剛站起來大聲嚷嚷的穆春聽到穆弘的呵斥,乖乖坐回去了。
“李大哥,”穆弘瞪了穆春一眼,轉頭說道,“宋江這個人我聽過,江湖都說他為人仗義,樂善好施,人稱‘及時雨’,這個和你說的富貴有甚關係?”
張橫插嘴說“綁了他?收贖金!好主意啊!李大哥!”說完大口喝了一碗酒。
哎,這個頭腦簡單的傢伙,怪不得現在還只能在那潯陽江中做些打劫的勾當,不如張家老二啊!我在心裡又想起了張順,不知那小子在江州混得如何了?
我沒有接張橫的話頭,而是對著穆弘說:“不錯,穆弘兄弟,正是他!”
於是,我把自己打算藉助宋江的關係向北邊擴張的想法說給了眾人。當然,我不會說是我的私鹽生意,而是說“揭陽三霸”的勢力影響。
聽了我的話,穆弘低頭不語,張橫和穆春只是喝酒,只有李立和童家兄弟望著我,似乎是正在等我往下說。
我知道,這些人裡李立和童家兄弟是我的死黨,畢竟都是一個地方過來的,對我言聽必從;張橫胸無大志,每天有酒喝,有錢耍就知足了;穆家老二一向沒有主見,聽他哥的。
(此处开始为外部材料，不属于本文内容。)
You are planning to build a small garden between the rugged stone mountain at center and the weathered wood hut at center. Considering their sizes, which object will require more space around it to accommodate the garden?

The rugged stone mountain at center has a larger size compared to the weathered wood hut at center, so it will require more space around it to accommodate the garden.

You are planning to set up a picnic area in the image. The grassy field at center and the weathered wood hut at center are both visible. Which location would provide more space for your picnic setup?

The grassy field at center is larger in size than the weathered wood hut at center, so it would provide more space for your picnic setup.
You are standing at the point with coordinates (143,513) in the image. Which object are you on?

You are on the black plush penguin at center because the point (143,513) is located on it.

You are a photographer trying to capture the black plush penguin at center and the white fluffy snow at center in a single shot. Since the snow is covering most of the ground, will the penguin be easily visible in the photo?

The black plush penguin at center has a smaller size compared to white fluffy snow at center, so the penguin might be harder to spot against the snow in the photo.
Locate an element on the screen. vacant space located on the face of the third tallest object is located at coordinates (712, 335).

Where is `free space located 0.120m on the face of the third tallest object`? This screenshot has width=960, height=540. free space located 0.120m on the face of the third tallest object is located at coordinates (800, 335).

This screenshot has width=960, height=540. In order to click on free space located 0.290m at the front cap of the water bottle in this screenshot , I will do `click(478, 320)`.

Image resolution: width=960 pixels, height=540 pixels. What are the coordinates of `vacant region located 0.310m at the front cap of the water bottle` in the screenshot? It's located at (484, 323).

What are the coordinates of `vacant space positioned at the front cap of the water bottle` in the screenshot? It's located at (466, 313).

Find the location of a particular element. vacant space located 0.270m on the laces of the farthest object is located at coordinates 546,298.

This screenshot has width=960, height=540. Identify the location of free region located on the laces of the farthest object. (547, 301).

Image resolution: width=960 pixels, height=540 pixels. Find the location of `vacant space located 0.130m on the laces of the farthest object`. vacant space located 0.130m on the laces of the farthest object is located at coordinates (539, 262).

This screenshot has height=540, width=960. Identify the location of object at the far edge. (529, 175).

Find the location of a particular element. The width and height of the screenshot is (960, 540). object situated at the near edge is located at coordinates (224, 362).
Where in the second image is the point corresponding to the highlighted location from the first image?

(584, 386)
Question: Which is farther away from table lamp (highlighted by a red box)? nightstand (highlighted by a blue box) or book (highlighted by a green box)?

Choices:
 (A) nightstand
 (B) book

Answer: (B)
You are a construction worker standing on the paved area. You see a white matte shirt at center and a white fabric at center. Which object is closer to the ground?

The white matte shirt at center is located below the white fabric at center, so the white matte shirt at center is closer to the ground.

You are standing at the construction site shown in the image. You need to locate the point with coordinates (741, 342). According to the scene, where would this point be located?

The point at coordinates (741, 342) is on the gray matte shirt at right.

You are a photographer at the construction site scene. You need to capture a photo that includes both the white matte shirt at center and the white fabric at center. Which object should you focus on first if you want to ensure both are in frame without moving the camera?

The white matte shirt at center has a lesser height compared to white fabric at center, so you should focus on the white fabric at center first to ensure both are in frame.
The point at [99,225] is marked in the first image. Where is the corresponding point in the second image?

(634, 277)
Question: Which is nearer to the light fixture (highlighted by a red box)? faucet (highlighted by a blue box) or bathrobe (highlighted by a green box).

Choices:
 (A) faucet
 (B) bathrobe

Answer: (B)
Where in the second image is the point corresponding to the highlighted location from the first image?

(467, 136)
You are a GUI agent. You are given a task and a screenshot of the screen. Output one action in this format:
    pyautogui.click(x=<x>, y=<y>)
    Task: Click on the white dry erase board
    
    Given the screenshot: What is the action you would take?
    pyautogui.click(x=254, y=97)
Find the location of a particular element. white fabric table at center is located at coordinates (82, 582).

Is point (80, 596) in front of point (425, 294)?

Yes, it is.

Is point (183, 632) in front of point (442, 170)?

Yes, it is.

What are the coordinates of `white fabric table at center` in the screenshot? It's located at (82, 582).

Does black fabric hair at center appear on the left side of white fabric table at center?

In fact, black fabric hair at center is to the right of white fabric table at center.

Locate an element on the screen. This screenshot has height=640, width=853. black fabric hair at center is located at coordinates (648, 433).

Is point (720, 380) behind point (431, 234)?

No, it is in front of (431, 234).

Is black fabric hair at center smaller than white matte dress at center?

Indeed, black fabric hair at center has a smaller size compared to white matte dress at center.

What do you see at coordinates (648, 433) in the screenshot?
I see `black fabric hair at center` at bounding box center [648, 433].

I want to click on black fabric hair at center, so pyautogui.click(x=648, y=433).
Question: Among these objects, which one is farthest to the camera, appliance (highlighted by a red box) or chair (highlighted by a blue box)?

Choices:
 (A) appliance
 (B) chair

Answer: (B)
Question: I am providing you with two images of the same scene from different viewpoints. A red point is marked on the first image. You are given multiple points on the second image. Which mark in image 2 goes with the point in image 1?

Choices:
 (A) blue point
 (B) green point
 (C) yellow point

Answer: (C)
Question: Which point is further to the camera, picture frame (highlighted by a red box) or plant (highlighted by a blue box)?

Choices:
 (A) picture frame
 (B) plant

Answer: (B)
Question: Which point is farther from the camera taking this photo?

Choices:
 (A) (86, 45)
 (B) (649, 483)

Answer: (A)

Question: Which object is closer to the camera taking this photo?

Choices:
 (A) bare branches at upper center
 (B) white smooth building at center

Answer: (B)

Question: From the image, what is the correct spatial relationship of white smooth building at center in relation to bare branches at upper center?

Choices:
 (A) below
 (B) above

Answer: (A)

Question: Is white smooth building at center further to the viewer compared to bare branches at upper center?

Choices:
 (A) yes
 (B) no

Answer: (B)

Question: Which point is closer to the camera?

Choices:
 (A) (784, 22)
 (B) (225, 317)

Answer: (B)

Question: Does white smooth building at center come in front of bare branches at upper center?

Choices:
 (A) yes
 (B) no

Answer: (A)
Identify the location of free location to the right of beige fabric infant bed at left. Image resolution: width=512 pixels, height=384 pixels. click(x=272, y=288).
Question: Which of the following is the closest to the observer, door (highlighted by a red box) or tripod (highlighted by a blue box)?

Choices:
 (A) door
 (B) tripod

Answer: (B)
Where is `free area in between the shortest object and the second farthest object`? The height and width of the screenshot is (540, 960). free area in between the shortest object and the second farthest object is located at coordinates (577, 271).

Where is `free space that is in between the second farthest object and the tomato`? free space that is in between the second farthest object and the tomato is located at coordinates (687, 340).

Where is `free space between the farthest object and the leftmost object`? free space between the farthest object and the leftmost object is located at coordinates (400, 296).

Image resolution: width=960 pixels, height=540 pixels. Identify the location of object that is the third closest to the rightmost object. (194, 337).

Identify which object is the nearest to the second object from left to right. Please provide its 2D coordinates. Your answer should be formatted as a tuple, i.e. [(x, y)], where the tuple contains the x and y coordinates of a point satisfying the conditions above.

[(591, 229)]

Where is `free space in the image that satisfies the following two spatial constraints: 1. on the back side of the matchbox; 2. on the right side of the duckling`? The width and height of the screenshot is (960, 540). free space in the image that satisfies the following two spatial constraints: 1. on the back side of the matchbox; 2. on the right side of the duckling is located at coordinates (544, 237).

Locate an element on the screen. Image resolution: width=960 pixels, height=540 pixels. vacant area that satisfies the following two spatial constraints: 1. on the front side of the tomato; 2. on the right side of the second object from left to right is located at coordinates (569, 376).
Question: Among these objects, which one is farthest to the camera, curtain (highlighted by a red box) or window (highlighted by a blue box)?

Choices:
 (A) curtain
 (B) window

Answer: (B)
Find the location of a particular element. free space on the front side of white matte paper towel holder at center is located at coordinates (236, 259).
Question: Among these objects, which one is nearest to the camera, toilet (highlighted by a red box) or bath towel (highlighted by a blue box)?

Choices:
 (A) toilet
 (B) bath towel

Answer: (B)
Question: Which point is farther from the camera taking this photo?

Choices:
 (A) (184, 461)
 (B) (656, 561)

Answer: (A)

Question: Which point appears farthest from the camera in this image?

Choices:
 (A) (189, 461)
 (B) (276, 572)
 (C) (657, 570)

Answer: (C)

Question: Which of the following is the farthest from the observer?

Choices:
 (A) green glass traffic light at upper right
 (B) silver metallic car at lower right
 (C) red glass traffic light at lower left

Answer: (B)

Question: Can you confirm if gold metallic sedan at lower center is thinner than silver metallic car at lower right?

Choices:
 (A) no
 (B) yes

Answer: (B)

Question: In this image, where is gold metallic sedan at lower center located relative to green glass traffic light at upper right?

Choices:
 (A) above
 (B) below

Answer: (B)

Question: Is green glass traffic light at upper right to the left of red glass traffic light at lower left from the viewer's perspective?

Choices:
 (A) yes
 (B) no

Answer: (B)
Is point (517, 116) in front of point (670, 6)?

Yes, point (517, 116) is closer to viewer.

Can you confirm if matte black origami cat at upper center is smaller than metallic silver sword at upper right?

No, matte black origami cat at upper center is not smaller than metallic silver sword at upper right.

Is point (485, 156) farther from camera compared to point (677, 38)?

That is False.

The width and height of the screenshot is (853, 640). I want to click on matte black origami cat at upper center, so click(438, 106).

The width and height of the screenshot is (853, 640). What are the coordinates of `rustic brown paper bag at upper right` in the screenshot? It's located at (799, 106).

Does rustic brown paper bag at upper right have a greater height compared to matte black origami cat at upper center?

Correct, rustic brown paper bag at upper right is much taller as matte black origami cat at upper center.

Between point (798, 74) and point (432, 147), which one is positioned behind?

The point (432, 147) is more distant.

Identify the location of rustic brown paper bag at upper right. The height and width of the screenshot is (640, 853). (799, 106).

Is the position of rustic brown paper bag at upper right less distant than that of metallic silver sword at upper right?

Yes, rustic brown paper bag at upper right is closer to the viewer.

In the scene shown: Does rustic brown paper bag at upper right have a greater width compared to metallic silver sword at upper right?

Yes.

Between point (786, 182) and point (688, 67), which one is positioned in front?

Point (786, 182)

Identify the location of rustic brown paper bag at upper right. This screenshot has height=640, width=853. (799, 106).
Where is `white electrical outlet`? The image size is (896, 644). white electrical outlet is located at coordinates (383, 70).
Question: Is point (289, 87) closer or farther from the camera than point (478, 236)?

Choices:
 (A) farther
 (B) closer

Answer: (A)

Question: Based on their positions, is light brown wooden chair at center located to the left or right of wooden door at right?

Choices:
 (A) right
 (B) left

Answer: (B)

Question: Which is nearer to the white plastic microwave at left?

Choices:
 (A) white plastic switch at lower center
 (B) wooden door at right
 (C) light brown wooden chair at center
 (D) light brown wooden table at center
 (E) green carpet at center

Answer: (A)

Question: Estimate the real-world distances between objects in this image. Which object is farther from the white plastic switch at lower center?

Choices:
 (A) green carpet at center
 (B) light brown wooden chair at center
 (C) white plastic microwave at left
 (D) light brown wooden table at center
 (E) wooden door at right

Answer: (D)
而穆弘的想法我也很清楚,他家在這揭陽鎮本就是數一數二的富戶,家大業大,吃穿不愁,讓他去挑戰未知的機遇和風險,猶豫不決也是正常的。
只要說服了穆弘,我的計劃就成了。
我對眾人說道:“兄弟們,我虛長几歲,你們叫我一聲‘哥哥’,其實我慚愧的很。我是個苦出身,家中還有年幼的弟弟妹妹,我最初販鹽是為了家裡人能活下去,承蒙李立兄弟和童家兄弟不棄,一首跟隨……”
我喝了一口酒,接著說:“後來,我來到了這揭陽鎮,遇到了穆家兄弟和張家兄弟,開始咱們之間雖然有衝突,可不打不相識嘛,咱們大家都是性情中人,要不也不可能像今天這樣坐在一起。”
“在座的各位兄弟都是頂天立地的好漢,必當有所作為!揭陽鎮雖好,可它太小了,男兒志在西方,我相信,憑咱們兄弟同心,定能創出一片新天地!”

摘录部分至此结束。